Danke. Sind deine Eltern auch schon gefahren?
Nein, sie waren Bauern. Also sie sind Bauern, sie haben Schweine und Hühner und zwei Büffel für die Milch.
Konnten sie davon eure Familie ernähren?
Ja, das ging.
Du wolltest nicht Bauer werden?
Mein älterer Bruder hilft meinen Eltern. Das reicht.
Weisst du, was für mich verrückt ist? Wie normal deine Biografie ist. Der Wachmann bei mir Zuhause hat eine sehr ähnliche. Es ist krass, wieviele Menschen hier emigrieren.

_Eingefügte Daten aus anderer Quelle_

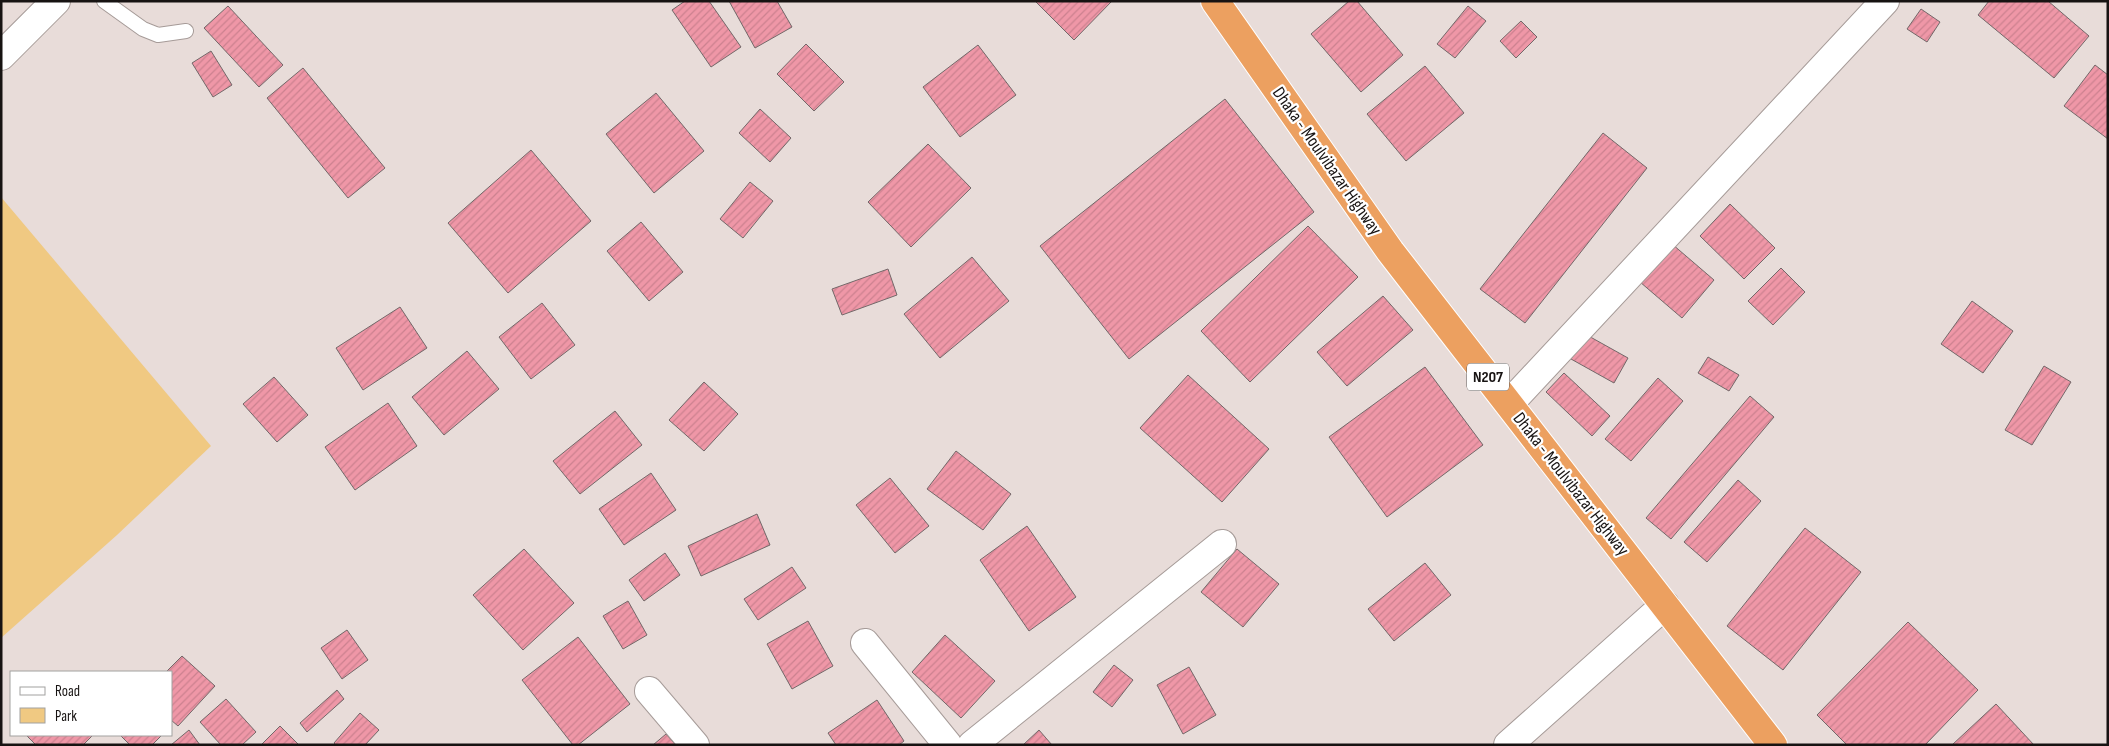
<svg xmlns="http://www.w3.org/2000/svg" width="2109" height="746" font-family="'Sofia Sans Condensed',sans-serif">
	<style>
		.green { fill: #f0c982 }
		.building { fill: url(#building-hatch); stroke: #736869 }
		.lines { fill: none; stroke-linecap: round; stroke-linejoin: round }
		.service-casing { stroke: #a69b98; stroke-width: 16 }
		.minor-casing { stroke: #a69b98; stroke-width: 30 }
		.trunk-casing { stroke: #fff; stroke-width: 30 }
		.service { stroke: #fff; stroke-width: 14 }
		.minor { stroke: #fff; stroke-width: 28 }
		.trunk { stroke: #eca060; stroke-width: 28 }
		.labels { text-anchor: middle; dominant-baseline: central; stroke-width: 4.5; stroke-linejoin: round; paint-order: stroke }
		.shield { fill: #fff; stroke: #5d5a59; stroke-width: 1 }
		.shield-label { font-size: 16px; font-weight: bold; fill: #171312 }
		.street-label { font-size: 18px; fill: #171312; stroke: #fff }
	</style>
	<defs>
		<pattern id="building-hatch" width="6" height="6" patternUnits="userSpaceOnUse" patternTransform="scale(1.25)"><rect width="6" height="6" fill="#ef97a7"/><path d="M-1 1l2-2M0 6l6-6M5 7l2-2" fill="none" stroke="#cc818f"/></pattern>
	</defs>
	<rect width="100%" height="100%" fill="#e8dcd9"/>
	<path class="green" d="M1,197L211,446L117,535L1,638Z"/>
	<g class="building">
		<path d="M685,1H709L741,47L711,67L672,10Z"/>
		<path d="M729,1H777L792,27L755,48Z"/>
		<path d="M1035,1H1112L1074,40Z"/>
		<path d="M1349,1H1357L1403,55L1361,92L1311,34Z"/>
		<path d="M1989,1H2048L2089,36L2054,78L1978,15Z"/>
		<path d="M228,6L283,65L259,87L204,28Z"/>
		<path d="M1468,6L1486,21L1455,58L1437,44Z"/>
		<path d="M1921,9L1940,22L1927,42L1907,29Z"/>
		<path d="M1521,21L1537,37L1516,58L1500,41Z"/>
		<path d="M806,44L844,82L814,111L777,74Z"/>
		<path d="M978,45L1016,95L960,137L923,87Z"/>
		<path d="M211,51L232,85L213,97L192,63Z"/>
		<path d="M2095,65L2108,75V139L2064,106Z"/>
		<path d="M1425,66L1464,113L1406,161L1367,114Z"/>
		<path d="M303,68L385,168L348,198L267,98Z"/>
		<path d="M656,93L704,151L654,193L606,134Z"/>
		<path d="M1225,99L1314,212L1129,359L1040,246Z"/>
		<path d="M760,109L791,138L770,162L739,133Z"/>
		<path d="M1603,133L1647,168L1525,323L1480,289Z"/>
		<path d="M928,144L971,188L911,247L868,202Z"/>
		<path d="M531,150L591,221L508,293L448,223Z"/>
		<path d="M750,182L773,201L743,238L720,219Z"/>
		<path d="M1730,204L1775,248L1744,279L1700,236Z"/>
		<path d="M641,222L683,272L649,301L607,251Z"/>
		<path d="M1308,226L1358,277L1250,382L1201,331Z"/>
		<path d="M1672,244L1714,280L1682,318L1640,282Z"/>
		<path d="M972,257L1009,301L940,358L904,314Z"/>
		<path d="M1781,268L1805,292L1773,325L1748,301Z"/>
		<path d="M888,269L897,295L842,315L832,289Z"/>
		<path d="M1383,296L1413,330L1347,386L1317,352Z"/>
		<path d="M1972,301L2013,331L1983,373L1941,344Z"/>
		<path d="M542,303L575,345L531,379L499,337Z"/>
		<path d="M400,307L427,348L363,390L336,348Z"/>
		<path d="M1585,334L1628,358L1614,383L1571,359Z"/>
		<path d="M467,351L499,389L444,435L412,397Z"/>
		<path d="M1708,357L1739,375L1729,391L1698,373Z"/>
		<path d="M2044,366L2071,382L2032,445L2005,430Z"/>
		<path d="M1425,367L1483,445L1387,517L1329,437Z"/>
		<path d="M1564,373L1610,416L1592,436L1546,392Z"/>
		<path d="M1188,375L1269,449L1222,502L1140,428Z"/>
		<path d="M274,377L308,415L277,442L243,404Z"/>
		<path d="M1658,378L1683,401L1631,461L1605,439Z"/>
		<path d="M704,382L738,414L704,451L669,420Z"/>
		<path d="M1750,396L1774,417L1671,539L1646,518Z"/>
		<path d="M388,403L417,446L355,490L325,447Z"/>
		<path d="M615,411L642,445L580,494L553,461Z"/>
		<path d="M956,451L1011,494L983,530L927,489Z"/>
		<path d="M651,473L676,510L624,545L599,509Z"/>
		<path d="M890,478L929,526L895,553L856,505Z"/>
		<path d="M1738,480L1761,501L1707,562L1684,542Z"/>
		<path d="M757,514L770,545L701,576L688,546Z"/>
		<path d="M1027,526L1076,597L1029,631L980,560Z"/>
		<path d="M1805,528L1861,572L1783,670L1727,626Z"/>
		<path d="M524,549L574,603L523,650L473,595Z"/>
		<path d="M1237,549L1279,584L1243,627L1201,592Z"/>
		<path d="M665,553L680,575L644,601L629,580Z"/>
		<path d="M1425,563L1451,595L1394,641L1368,609Z"/>
		<path d="M792,567L806,588L758,620L744,599Z"/>
		<path d="M628,601L647,635L623,649L603,616Z"/>
		<path d="M808,621L833,666L792,689L767,644Z"/>
		<path d="M1908,622L1978,690L1925,745H1847L1817,715Z"/>
		<path d="M347,630L368,660L342,679L321,648Z"/>
		<path d="M945,635L995,681L961,718L912,672Z"/>
		<path d="M578,637L630,704L578,745H573L522,680Z"/>
		<path d="M182,656L215,686L178,726L171,720V672H166Z"/>
		<path d="M1114,665L1133,680L1112,707L1093,692Z"/>
		<path d="M1189,667L1216,715L1183,734L1157,685Z"/>
		<path d="M337,690L344,699L307,732L300,723Z"/>
		<path d="M226,699L256,732L242,745H221L200,722Z"/>
		<path d="M877,700L904,741L899,745H836L828,733Z"/>
		<path d="M1996,704L2034,745H1952Z"/>
		<path d="M360,713L379,730L365,745H336L334,743Z"/>
		<path d="M280,726L299,745H261Z"/>
		<path d="M189,730L200,745H171Z"/>
		<path d="M1039,730L1052,745H1023Z"/>
		<path d="M666,734L676,745H653Z"/>
		<path d="M26,735H93L83,745H36Z"/>
		<path d="M120,735H162L152,745H130Z"/>
	</g>
	<g class="lines">
		<g class="service-casing">
			<path id="service" d="M104,1L143,29L158,35L186,31"/>
		</g>
		<g class="minor-casing">
			<g id="minor">
				<path d="M1,56L56,1"/>
				<path d="M1509,404L1885,1"/>
				<path d="M865,643L948,745"/>
				<path d="M649,691L695,745"/>
				<path d="M972,745L1222,544"/>
				<path d="M1508,745L1665,605"/>
			</g>
		</g>
		<g class="trunk-casing">
			<path id="trunk" d="M1215,1L1390,251L1773,745"/>
		</g>
		<use href="#service" class="service"/>
		<use href="#minor" class="minor"/>
		<use href="#trunk" class="trunk"/>
	</g>
	<g class="labels">
		<rect class="shield" x="1467" y="363.5" width="42" height="27" rx="4"/>
		<g class="shield-label">
			<text x="1488" y="377">N207</text>
		</g>
		<g class="street-label">
			<text transform="translate(1327 161) rotate(55)">Dhaka - Moulvibazar Highway</text>
			<text transform="translate(1571 484) rotate(52)">Dhaka - Moulvibazar Highway</text>
		</g>
	</g>
	<rect width="2109" height="746" fill="none" stroke="#171312" stroke-width="5"/>
	<rect x="10" y="671" width="162" height="65" fill="#ffffff" stroke="#a2a1a0"/>
	<rect x="20" y="687" width="25" height="8" fill="#ffffff" stroke="#a2a1a0"/>
	<text x="55" y="696" font-size="15" fill="#171312">Road</text>
	<rect x="20" y="708" width="25" height="15" fill="#f0c982" stroke="#a2a1a0"/>
	<text x="55" y="721" font-size="15" fill="#171312">Park</text>
</svg>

Ich finde das auch verrückt. So viele Millionen, die einfach weg sind von ihren Familien und Freunden. Alle gehen. Viele bleiben dort, viele sterben dort. Aber ich habe jetzt genug verdient, dass ich zurückkommen konnte. Ich will nie wieder weg.
Am kleinen Teich in dessen Nähe ich wohne, hält Dipak an und fragt, ob hier gut sei. Ich drücke ihm die umgerechnet 3.50 Franken in die Hand, die mich die zwanzig Minuten Fahrdienst kosten, überlege mir, wie viel höher dieser Betrag sein müsste, damit Dipak hier geblieben wäre und entschuldige mich für die vielen Fragen. „Kein Problem“, sagt Dipak, „ist doch wichtig, dass wir uns füreinander interessieren.“
Aktuell arbeiten ungefähr 4 Millionen Nepales:innen im Ausland, meist in den Golfstaaten oder Malaysia. Die Arbeit ist häufig gefährlich: Zwischen 2020 und 2023 sind 4035 von ihnen gestorben. Fast ein Viertel des GDPs von Nepal besteht aus Zahlungen aus dem Ausland. Hinzu kommen zahlreiche junge Menschen, die das Land für ein Studium verlassen.